Page-level text extractions >>
■ ■ ■ ■
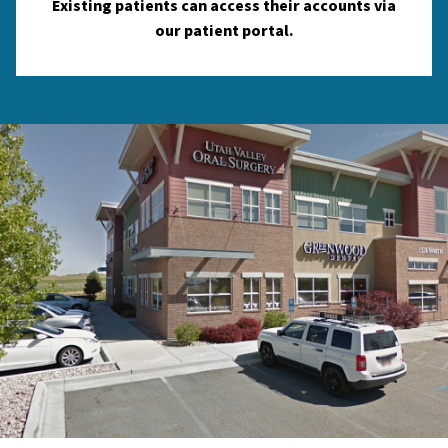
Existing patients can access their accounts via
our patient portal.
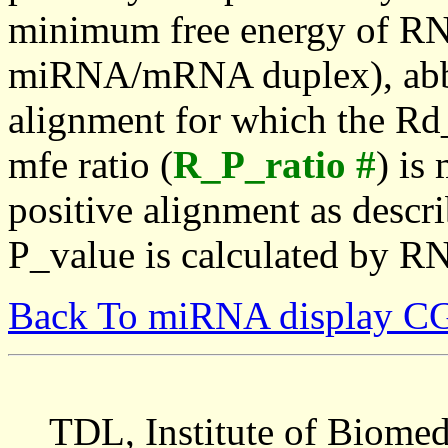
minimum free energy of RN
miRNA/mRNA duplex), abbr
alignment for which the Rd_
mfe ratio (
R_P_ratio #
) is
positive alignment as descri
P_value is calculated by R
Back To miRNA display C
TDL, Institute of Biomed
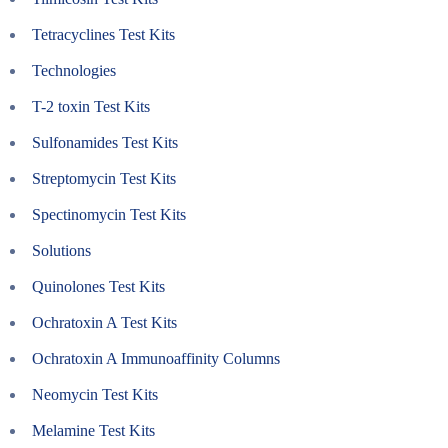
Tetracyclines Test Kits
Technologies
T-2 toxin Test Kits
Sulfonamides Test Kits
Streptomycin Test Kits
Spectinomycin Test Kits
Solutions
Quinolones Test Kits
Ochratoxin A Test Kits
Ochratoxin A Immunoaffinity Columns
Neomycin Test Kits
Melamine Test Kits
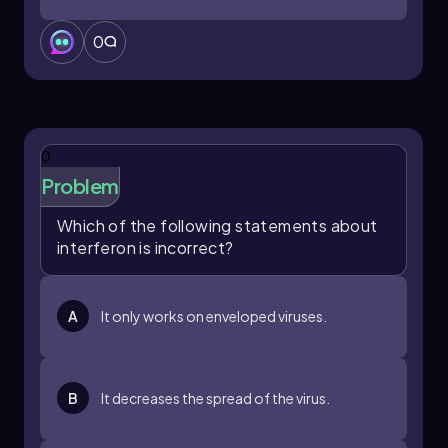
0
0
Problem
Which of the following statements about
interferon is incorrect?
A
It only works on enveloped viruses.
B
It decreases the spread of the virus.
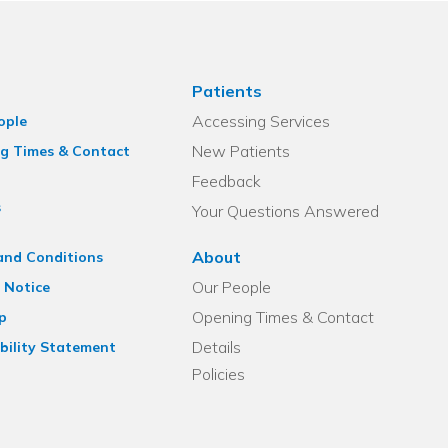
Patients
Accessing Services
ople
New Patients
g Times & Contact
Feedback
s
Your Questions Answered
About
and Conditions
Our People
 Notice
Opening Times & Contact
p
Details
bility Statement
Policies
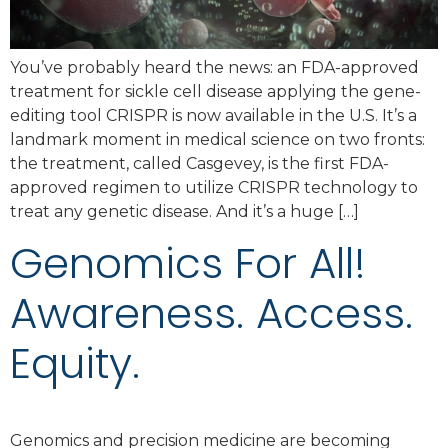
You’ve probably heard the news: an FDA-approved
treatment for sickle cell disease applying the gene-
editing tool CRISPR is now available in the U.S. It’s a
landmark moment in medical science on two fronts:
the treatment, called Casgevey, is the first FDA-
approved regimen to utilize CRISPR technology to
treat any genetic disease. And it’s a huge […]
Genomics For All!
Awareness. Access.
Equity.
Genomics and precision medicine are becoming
■ ■ ■ ■
Instructions to follow >> Set down exactly, and only, the lines from the one with "You’ve probably heard" to the final line of the data.

Reply >>
You’ve probably heard the news: an FDA-approved
treatment for sickle cell disease applying the gene-
editing tool CRISPR is now available in the U.S. It’s a
landmark moment in medical science on two fronts:
the treatment, called Casgevey, is the first FDA-
approved regimen to utilize CRISPR technology to
treat any genetic disease. And it’s a huge […]
Genomics For All!
Awareness. Access.
Equity.
Genomics and precision medicine are becoming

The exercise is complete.